Eighteen years ago Montreal’s Orchestre Métropolitain took a huge gamble by appointing a youthful local as its Music Director. That gamble has proven to be tantamount to winning a lottery jackpot. Maestro Yannick Nézet-Séguin has since vaulted to stratospheric status in his profession. He demonstrates his gratitude to the OM for having given him the opportunity to launch his professional conducting career by continuing on as the ensemble’s Music Director to this day.

Yannick Nézet-Séguin © Orchestre Métropolitain | François Goupil
Yannick Nézet-Séguin
© Orchestre Métropolitain | François Goupil

The Maestro’s performances with this ensemble are consistently synergistic. This synergy was once again evident in the orchestra’s impressive handling of the complex and challenging Mahler Symphony no. 9 in D major. Nézet-Séguin is consistently praised for his ability to elicit the best from the players he conducts. His enthusiasm and energy create an ethos in which the musicians “buy in.” His performances are never “phoned in” by the players.

The evening opened with Schumann's Piano Concerto in A minor. Hélène Grimaud, a long-time friend of the OM, had been booked as soloist. However she withdrew due to a shoulder injury. Another French pianist, Éric Le Sage, was her replacement.

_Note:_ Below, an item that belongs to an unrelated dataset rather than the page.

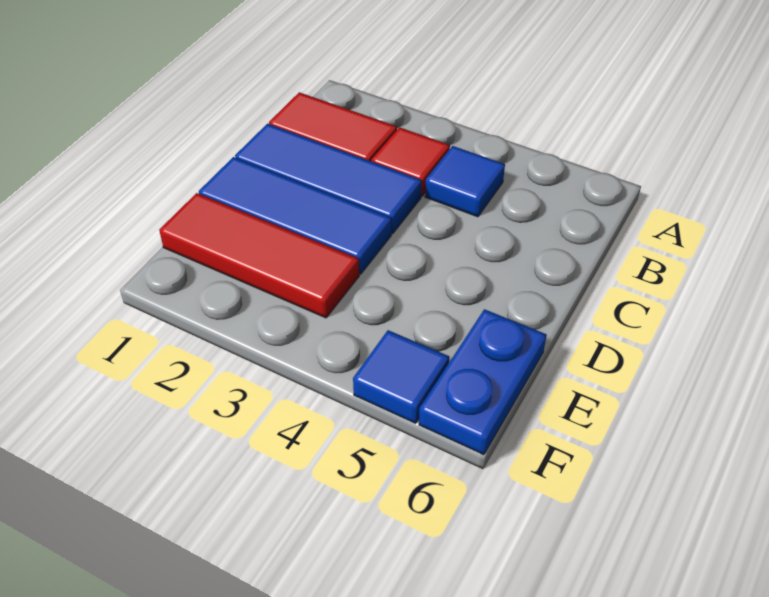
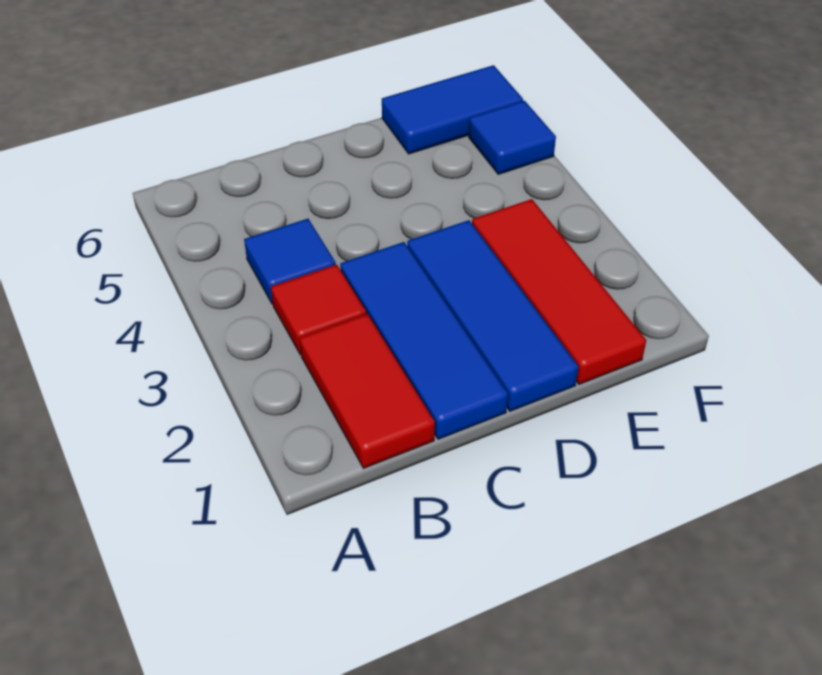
blue plate E6:F6 level 1 -> blue tile E6:F6 level 1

Le Sage’s subtle sound is characteristic of the French tradition of Schumann piano playing. Le Sage has performed with the Rotterdam Philharmonic Orchestra, which up until recently had Nézet-Séguin as its Music Director.

It is to Clara Schumann that we owe the only Piano Concerto written by her husband, Robert. He had initially composed a Fantasy for piano and orchestra, which Clara suggested he transform into a proper concerto.

Éric Le Sage plays Schumann © Orchestre Métropolitain | François Goupil
Éric Le Sage plays Schumann
© Orchestre Métropolitain | François Goupil

The dexterity and sensitivity of Le Sage were front and centre in this work. His cadenza was outstanding. Nézet-Séguin ensured that an optimal balance was achieved between soloist and orchestra. The woodwinds shone, particularly oboist Lise Beauchamp. The robust string section added to the vibrancy of this performance.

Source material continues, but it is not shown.